Problem with domain name

Hello everyone, i need a support

My domain is: elbrus-climbing.com, elbrus.vip
I will try to create certificate, but i see error in log file /home/bitrix/dehydrated_update.log: Error-creating-new-authz-Policy-forbids-issuing-for-name

This is misleading - both domains are actually fine to use with Let's Encrypt.

I would check a couple of things:

  1. Did you create the CSR for this certificate request by yourself? It's possible that it was incorrectly generated, but it's hard to know without seeing the full log file, and also seeing the exact commands you used with dehydrated.
  2. The error might be related to rate limits. One of your domains is presently maxed out on rate limits:
Rate Limit Current Status Domain
50 Certificates per Registered Domain per week OK (5 / 50 this week.) elbrus-climbing.com
5 Duplicate Certificates per week Limit exceeded. Next issuable at 2018-12-13T14:09:02.000Z elbrus-climbing.com
Summary generated at Let's Debug Toolkit .
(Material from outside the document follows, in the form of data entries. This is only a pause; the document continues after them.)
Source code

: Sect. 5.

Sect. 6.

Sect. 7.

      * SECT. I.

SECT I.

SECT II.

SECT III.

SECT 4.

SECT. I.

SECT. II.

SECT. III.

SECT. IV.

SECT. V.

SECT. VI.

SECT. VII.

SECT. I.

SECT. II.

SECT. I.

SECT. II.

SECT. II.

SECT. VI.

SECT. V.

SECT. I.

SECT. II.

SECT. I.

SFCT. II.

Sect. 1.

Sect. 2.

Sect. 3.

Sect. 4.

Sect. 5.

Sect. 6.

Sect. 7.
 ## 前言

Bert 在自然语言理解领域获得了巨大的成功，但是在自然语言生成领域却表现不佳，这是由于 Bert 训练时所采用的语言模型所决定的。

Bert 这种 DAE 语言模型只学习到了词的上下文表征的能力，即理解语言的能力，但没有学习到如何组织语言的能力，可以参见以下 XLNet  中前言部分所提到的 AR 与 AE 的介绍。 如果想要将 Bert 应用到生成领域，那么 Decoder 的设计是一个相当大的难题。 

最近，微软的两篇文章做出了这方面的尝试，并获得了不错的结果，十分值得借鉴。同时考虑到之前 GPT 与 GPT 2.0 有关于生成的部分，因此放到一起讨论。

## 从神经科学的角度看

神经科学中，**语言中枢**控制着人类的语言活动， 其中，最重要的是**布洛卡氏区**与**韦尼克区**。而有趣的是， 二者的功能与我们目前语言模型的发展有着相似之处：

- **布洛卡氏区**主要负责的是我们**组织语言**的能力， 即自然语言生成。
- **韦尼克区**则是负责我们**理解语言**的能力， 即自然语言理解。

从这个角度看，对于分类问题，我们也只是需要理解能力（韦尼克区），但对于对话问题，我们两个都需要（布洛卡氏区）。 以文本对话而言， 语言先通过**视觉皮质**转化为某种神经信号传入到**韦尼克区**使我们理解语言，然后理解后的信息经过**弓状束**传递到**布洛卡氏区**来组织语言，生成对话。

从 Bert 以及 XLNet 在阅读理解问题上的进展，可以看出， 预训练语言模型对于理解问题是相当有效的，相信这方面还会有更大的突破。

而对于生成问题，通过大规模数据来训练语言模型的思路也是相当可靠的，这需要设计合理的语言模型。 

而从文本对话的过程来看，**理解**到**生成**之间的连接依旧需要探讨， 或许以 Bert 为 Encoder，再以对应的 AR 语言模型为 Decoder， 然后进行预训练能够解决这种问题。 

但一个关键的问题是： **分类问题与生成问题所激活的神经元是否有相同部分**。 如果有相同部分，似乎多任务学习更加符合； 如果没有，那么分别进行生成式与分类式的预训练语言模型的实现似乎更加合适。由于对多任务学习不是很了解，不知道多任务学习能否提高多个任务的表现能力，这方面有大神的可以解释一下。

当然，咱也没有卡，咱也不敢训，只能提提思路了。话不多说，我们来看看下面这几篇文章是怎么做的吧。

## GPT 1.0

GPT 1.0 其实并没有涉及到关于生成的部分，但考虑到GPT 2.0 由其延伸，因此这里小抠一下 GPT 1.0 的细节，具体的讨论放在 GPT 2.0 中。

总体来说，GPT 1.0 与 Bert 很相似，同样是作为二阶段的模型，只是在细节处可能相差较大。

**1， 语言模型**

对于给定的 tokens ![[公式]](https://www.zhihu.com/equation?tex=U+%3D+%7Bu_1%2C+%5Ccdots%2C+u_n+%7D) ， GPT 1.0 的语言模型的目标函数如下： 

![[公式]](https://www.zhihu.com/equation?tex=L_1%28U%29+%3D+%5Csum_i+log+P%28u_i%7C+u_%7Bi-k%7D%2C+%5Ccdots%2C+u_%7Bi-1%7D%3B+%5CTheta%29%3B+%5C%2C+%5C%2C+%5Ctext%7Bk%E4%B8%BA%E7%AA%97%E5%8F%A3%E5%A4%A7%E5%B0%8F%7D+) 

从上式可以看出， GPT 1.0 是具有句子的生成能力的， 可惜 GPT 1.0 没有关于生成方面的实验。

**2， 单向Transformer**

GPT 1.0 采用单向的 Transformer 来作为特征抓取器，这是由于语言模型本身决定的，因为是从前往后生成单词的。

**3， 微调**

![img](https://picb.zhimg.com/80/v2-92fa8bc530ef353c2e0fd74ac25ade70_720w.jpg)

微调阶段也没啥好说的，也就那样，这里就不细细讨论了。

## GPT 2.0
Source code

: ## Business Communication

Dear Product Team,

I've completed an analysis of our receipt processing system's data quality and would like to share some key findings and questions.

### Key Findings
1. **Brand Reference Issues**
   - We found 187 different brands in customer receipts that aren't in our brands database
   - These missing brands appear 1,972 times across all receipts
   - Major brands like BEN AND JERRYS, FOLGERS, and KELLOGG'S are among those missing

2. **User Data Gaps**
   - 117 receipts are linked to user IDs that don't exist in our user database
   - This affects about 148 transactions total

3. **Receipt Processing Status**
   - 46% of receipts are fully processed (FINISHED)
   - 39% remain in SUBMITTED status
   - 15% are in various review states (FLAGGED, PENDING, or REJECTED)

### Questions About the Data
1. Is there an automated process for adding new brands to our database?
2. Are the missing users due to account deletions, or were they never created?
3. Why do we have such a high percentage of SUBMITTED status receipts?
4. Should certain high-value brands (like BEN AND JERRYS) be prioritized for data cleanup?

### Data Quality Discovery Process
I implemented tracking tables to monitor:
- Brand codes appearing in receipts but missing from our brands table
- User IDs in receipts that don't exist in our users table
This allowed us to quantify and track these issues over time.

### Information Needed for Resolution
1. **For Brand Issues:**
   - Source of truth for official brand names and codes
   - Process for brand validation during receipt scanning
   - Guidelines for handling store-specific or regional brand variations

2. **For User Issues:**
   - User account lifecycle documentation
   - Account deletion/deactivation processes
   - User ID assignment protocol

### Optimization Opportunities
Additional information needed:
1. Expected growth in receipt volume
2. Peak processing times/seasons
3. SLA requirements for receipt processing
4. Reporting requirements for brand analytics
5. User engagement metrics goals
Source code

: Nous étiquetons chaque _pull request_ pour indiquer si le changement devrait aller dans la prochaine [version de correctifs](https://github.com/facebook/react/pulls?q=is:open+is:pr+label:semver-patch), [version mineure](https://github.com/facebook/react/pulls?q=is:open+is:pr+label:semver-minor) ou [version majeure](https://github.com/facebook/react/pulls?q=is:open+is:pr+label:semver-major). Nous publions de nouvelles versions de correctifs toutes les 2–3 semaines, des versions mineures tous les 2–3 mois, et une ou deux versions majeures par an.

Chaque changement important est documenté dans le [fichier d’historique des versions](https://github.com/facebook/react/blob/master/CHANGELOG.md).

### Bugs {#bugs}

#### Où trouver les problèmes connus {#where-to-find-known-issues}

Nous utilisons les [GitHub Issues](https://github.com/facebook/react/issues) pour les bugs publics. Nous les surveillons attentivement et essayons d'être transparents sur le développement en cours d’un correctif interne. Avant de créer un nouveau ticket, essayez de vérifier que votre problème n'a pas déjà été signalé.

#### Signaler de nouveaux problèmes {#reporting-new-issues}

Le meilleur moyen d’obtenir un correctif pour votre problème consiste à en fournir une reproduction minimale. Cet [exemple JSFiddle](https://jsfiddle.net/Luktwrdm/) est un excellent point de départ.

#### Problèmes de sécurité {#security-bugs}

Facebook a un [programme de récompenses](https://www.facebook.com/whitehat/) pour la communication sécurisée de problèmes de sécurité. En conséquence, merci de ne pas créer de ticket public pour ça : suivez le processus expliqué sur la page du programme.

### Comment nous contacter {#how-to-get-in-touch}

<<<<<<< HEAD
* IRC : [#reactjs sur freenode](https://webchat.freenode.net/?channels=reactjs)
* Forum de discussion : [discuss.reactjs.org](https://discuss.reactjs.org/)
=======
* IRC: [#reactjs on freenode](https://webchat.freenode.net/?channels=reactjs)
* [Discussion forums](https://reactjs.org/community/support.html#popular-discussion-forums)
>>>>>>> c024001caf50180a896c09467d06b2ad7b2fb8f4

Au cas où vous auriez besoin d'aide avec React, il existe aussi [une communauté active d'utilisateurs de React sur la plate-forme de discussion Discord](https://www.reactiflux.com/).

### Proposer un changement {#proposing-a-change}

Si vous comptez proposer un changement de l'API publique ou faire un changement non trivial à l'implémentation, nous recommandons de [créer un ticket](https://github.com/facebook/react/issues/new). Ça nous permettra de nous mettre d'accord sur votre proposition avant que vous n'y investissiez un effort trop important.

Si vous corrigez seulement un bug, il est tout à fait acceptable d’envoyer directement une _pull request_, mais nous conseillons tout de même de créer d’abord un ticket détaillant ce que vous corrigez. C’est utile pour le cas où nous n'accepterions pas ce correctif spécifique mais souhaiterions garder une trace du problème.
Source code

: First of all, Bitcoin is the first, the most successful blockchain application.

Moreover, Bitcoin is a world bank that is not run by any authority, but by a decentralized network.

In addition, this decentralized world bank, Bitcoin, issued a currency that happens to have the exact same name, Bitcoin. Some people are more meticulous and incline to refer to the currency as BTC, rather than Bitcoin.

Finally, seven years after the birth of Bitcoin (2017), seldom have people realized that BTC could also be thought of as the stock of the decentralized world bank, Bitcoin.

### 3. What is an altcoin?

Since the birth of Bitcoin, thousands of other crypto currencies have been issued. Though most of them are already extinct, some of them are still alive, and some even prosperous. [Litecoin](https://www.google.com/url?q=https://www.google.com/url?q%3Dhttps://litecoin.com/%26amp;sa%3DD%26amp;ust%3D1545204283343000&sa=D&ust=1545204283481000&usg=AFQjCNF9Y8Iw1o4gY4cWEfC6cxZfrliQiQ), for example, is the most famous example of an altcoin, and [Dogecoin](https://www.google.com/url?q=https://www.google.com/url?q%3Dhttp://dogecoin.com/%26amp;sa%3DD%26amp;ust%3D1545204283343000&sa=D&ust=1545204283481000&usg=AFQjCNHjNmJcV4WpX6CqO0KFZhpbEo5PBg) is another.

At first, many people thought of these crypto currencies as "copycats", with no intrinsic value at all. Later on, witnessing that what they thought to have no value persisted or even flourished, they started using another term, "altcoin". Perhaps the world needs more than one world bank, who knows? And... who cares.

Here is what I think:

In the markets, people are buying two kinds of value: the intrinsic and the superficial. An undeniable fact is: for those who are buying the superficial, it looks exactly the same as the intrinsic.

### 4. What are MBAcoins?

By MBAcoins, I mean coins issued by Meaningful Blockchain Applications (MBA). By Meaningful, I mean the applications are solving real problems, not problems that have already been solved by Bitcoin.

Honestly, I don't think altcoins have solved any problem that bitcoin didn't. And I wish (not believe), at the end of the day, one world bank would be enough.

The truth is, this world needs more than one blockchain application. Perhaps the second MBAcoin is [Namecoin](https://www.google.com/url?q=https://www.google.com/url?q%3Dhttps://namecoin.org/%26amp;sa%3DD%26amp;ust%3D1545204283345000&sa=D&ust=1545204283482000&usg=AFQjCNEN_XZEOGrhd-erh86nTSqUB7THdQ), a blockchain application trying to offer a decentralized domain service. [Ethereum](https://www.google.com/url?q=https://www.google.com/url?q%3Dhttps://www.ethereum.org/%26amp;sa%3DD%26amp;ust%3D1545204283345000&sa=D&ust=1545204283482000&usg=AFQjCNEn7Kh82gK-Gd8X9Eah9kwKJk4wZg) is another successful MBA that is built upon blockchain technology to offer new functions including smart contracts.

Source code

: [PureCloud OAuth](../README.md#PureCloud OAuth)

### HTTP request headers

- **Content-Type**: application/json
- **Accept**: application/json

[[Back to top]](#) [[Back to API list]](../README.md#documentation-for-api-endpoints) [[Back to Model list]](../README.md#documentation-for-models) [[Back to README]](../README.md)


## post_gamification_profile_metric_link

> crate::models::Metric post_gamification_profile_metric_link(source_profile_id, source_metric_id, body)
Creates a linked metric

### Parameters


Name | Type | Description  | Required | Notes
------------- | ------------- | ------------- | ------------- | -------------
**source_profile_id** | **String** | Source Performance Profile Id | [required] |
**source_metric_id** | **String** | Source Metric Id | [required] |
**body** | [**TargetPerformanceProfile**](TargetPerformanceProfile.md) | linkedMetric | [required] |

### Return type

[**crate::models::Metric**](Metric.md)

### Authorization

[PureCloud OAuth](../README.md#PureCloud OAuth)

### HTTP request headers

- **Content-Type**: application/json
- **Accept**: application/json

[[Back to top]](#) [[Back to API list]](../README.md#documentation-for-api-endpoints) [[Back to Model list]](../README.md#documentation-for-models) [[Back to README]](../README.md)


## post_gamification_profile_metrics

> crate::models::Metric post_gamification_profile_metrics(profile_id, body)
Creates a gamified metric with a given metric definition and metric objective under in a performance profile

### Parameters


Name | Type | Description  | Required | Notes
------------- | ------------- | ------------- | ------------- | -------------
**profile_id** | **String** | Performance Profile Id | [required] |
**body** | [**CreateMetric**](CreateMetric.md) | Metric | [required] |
full dehydrated_update.log:

https://pastebin.com/1sPN4RpM

I will try to create from bitrixvm. He is got automatic certificate release. I just add domain, DNS, email

Here is the key line:

Processing ns1.yandex.ru with alternative names: ns2.yandex.ru

Your error message about "policy forbids issuing for name" refers to yandex.ru, which Let's Encrypt refuses to issue certificates for, because it is a high-risk/valuable domain.

Your server is requesting certificates for ns1.yandex.ru and ns2.yandex.ru ... and I guess you do not really control these domains. You should remove them from dehydrated's configuration.

2 Likes

A record for elbrus.vip 146.158.12.240 Why he is asking DNS yandex servers?

Please show this file:
# INFO: Using main config file /home/bitrix/dehydrated/config

https://pastebin.com/51nUUJmW

There are only 6 lines used in all that and none can explain why this is happening:
Processing ns1.yandex.ru with alternative names: ns2.yandex.ru
Are you on a “shared” system…?
Is there any other dehydrated file (or included file) that can explain it?

It might be in domains.txt:

# File containing the list of domains to request certificates for (default: $BASEDIR/domains.txt)
#DOMAINS_TXT="${BASEDIR}/domains.txt"

Even though it’s commented, I suspect it’s the default place to stick your domains.

Or there is the nuclear option:

grep -Ri yandex /home/bitrix/dehydrated
2 Likes

Yes, in domains.txt. Is that a problem?

grep -Ri yandex /home/bitrix/dehydrated
/home/bitrix/dehydrated/domains/elbruscliming.com.txt:ns1.yandex.ru ns2.yandex.ru
/home/bitrix/dehydrated/domains.txt:ns1.yandex.ru ns2.yandex.ru

Read https://github.com/lukas2511/dehydrated/blob/master/docs/domains_txt.md

By including those lines, you are asking Dehydrated to create certificates for ns1.yandex.ru and ns2.yandex.ru.

Remove those lines, and those domains will no longer be involved.

2 Likes

Thank you so much.
But now i see a new problem. I will try to create certificate for elbrus.vip

https://pastebin.com/WetTHMp9

As I mentioned in my very first response, you’re currently rate limited from creating too many duplicate certificates.

You won’t be able to make one for your .com domain for around 2 more days.

If you saved your existing certificates, you should just use them.

This topic was automatically closed 30 days after the last reply. New replies are no longer allowed.